In this research project, we developed data licalization schemes for multigrain parallel processing, multiprocessor scheduling algorithms considering maximum overlap of inter-processor data transfer and task processing to hide data transfer overhead, and precise machine code scheduling schemes for a "compiler back-end" to eliminate all synchronization instructions from parallelized machine code without deteriorating calculation accuracy. Also, we showed effectiveness of the developed schemes on a multiprocessor architecture simulator and a real supercomputer.
Performance evaluation on a multiprocessor architecture simulator for the data localization schemes using the proposed aligned data decomposition and partial static assignment techniques showed us that the scheme can shorten average execution time of multigrain parallel processing using coarse grain parallelism, loop parallelism, and fine grain parallelism hierarchically by 20%.
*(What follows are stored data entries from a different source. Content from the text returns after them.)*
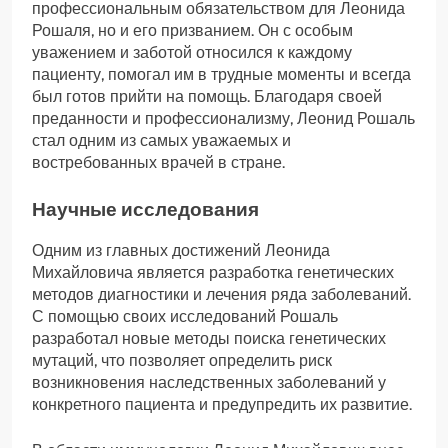
профессиональным обязательством для Леонида
Рошаля, но и его призванием. Он с особым
уважением и заботой относился к каждому
пациенту, помогал им в трудные моменты и всегда
был готов прийти на помощь. Благодаря своей
преданности и профессионализму, Леонид Рошаль
стал одним из самых уважаемых и
востребованных врачей в стране.
Научные исследования
Одним из главных достижений Леонида
Михайловича является разработка генетических
методов диагностики и лечения ряда заболеваний.
С помощью своих исследований Рошаль
разработал новые методы поиска генетических
мутаций, что позволяет определить риск
возникновения наследственных заболеваний у
конкретного пациента и предупредить их развитие.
Also, it has been confirmed that the overlapping scheduling algorithms to hide data transfer overhead reduce execution time on Fujitsu VPP500 with 4 processors by 15% in average.
futhermore, the development and evaluation of near fine grain parallel processing schemes made clear desirable architectural supports for advanced parallel machine code scheduling.
The above compilation schemes and evalution using architecture simulator and the supercomputer made us clear necessary architectural supports for next generation multiprocessor supercomputers and a future single chip multiprocessor.
These research accomplishment were published as 15 journal or international conference papers, 1 symposium paper with reviews, 5 technical reports and 12 short papers for domestic annual conventions.